Given information =>
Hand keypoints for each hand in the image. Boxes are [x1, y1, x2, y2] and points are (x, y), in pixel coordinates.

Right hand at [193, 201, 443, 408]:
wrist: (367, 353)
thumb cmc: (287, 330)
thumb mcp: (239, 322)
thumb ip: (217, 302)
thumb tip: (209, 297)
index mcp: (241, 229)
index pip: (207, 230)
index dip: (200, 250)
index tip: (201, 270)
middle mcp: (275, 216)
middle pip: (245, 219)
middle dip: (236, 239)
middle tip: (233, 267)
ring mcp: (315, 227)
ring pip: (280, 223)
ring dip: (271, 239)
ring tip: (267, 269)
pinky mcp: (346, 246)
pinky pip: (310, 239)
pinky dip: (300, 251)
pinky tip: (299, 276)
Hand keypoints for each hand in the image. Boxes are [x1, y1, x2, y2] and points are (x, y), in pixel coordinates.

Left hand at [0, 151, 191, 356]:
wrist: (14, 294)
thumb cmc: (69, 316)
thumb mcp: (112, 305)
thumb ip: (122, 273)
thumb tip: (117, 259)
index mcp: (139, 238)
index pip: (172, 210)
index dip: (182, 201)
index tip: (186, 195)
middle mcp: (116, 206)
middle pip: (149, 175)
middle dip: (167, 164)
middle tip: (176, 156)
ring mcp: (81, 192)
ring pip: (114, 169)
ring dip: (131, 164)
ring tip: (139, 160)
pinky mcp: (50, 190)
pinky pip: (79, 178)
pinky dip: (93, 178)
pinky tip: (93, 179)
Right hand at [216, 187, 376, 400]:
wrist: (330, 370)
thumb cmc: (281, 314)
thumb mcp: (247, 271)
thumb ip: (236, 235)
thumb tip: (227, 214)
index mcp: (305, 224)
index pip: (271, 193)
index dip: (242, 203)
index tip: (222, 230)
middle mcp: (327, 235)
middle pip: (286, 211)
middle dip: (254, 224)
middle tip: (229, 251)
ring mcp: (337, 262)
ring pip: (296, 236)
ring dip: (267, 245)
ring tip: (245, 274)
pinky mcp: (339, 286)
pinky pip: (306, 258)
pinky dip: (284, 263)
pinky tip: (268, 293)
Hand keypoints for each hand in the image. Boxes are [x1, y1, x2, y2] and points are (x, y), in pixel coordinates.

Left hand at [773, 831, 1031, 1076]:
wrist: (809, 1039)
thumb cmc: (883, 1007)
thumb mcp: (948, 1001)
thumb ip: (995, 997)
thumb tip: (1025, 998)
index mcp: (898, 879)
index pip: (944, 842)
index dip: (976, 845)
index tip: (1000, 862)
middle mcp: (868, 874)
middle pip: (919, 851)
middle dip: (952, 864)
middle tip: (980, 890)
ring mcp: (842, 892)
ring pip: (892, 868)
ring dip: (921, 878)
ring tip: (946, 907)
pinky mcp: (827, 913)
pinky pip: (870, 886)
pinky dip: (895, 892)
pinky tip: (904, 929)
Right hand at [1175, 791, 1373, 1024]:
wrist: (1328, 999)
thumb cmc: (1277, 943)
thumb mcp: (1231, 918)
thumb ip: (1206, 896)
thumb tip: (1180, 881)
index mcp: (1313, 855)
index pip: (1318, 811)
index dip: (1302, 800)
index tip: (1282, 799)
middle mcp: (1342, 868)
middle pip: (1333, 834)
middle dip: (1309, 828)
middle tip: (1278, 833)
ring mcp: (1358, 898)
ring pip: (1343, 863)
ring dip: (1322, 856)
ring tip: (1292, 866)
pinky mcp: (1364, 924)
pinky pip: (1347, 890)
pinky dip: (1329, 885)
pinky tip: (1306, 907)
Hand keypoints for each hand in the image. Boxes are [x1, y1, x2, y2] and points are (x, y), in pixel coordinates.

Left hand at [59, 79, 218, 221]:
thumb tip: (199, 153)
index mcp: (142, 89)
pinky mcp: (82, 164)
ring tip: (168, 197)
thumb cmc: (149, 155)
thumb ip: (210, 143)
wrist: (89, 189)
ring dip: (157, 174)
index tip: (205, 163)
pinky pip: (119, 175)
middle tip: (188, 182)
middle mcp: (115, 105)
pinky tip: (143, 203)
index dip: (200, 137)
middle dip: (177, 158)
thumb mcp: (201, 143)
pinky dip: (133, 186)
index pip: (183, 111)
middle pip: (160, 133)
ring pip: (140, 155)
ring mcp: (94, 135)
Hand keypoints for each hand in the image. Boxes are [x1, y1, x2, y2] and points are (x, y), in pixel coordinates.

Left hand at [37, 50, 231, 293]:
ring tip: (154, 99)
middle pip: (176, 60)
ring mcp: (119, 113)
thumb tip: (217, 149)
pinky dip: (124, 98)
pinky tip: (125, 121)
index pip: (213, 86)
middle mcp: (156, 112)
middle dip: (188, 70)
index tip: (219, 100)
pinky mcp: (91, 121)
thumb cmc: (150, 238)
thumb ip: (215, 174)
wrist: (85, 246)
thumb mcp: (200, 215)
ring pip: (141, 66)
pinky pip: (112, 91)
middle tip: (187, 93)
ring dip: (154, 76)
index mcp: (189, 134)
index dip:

Problem statement => With the line that has "index tip: (222, 230)" as the first and the line that has "wrist: (89, 189)" as the last, repeat exactly that run of lines above and no more.

Response to this exercise =>
index tip: (222, 230)
middle mcp: (327, 235)
middle pip: (286, 211)
middle dip: (254, 224)
middle tip: (229, 251)
ring mcp: (337, 262)
ring pip: (296, 236)
ring dip: (267, 245)
ring tip: (245, 274)
pinky mcp: (339, 286)
pinky pip: (306, 258)
pinky dip: (284, 263)
pinky tip: (268, 293)
Hand keypoints for each hand in the image. Boxes are [x1, y1, x2, y2] and points are (x, y), in pixel coordinates.

Left hand at [773, 831, 1031, 1076]:
wrist: (809, 1039)
thumb cmc: (883, 1007)
thumb mcp: (948, 1001)
thumb ip: (995, 997)
thumb tip: (1025, 998)
index mcp: (898, 879)
index pip: (944, 842)
index dip: (976, 845)
index tip: (1000, 862)
middle mcp: (868, 874)
middle pip: (919, 851)
middle dip: (952, 864)
middle tip: (980, 890)
ring mcp: (842, 892)
ring pip: (892, 868)
ring dip: (921, 878)
ring tip: (946, 907)
pinky mcp: (827, 913)
pinky pip: (870, 886)
pinky dip: (895, 892)
pinky tip: (904, 929)
Right hand at [1175, 791, 1373, 1024]:
wrist: (1328, 999)
thumb cmc: (1277, 943)
thumb mcp: (1231, 918)
thumb ip: (1206, 896)
thumb tip: (1180, 881)
index mcp: (1313, 855)
index pip: (1318, 811)
index dip: (1302, 800)
index tip: (1282, 799)
middle mcp: (1342, 868)
middle pip: (1333, 834)
middle dip: (1309, 828)
middle tip: (1278, 833)
ring mcp: (1358, 898)
ring pip: (1343, 863)
ring dip: (1322, 856)
ring tip: (1292, 866)
pinky mcp: (1364, 924)
pinky pip: (1347, 890)
pinky dip: (1329, 885)
pinky tip: (1306, 907)
Hand keypoints for each hand in the image. Boxes are [x1, y1, x2, y2] and points are (x, y), in pixel coordinates.

Left hand at [59, 79, 218, 221]:
thumb tip: (199, 153)
index mcp: (142, 89)
pinky mcp: (82, 164)
ring tip: (168, 197)
thumb cmc: (149, 155)
thumb ip: (210, 143)
wrist: (89, 189)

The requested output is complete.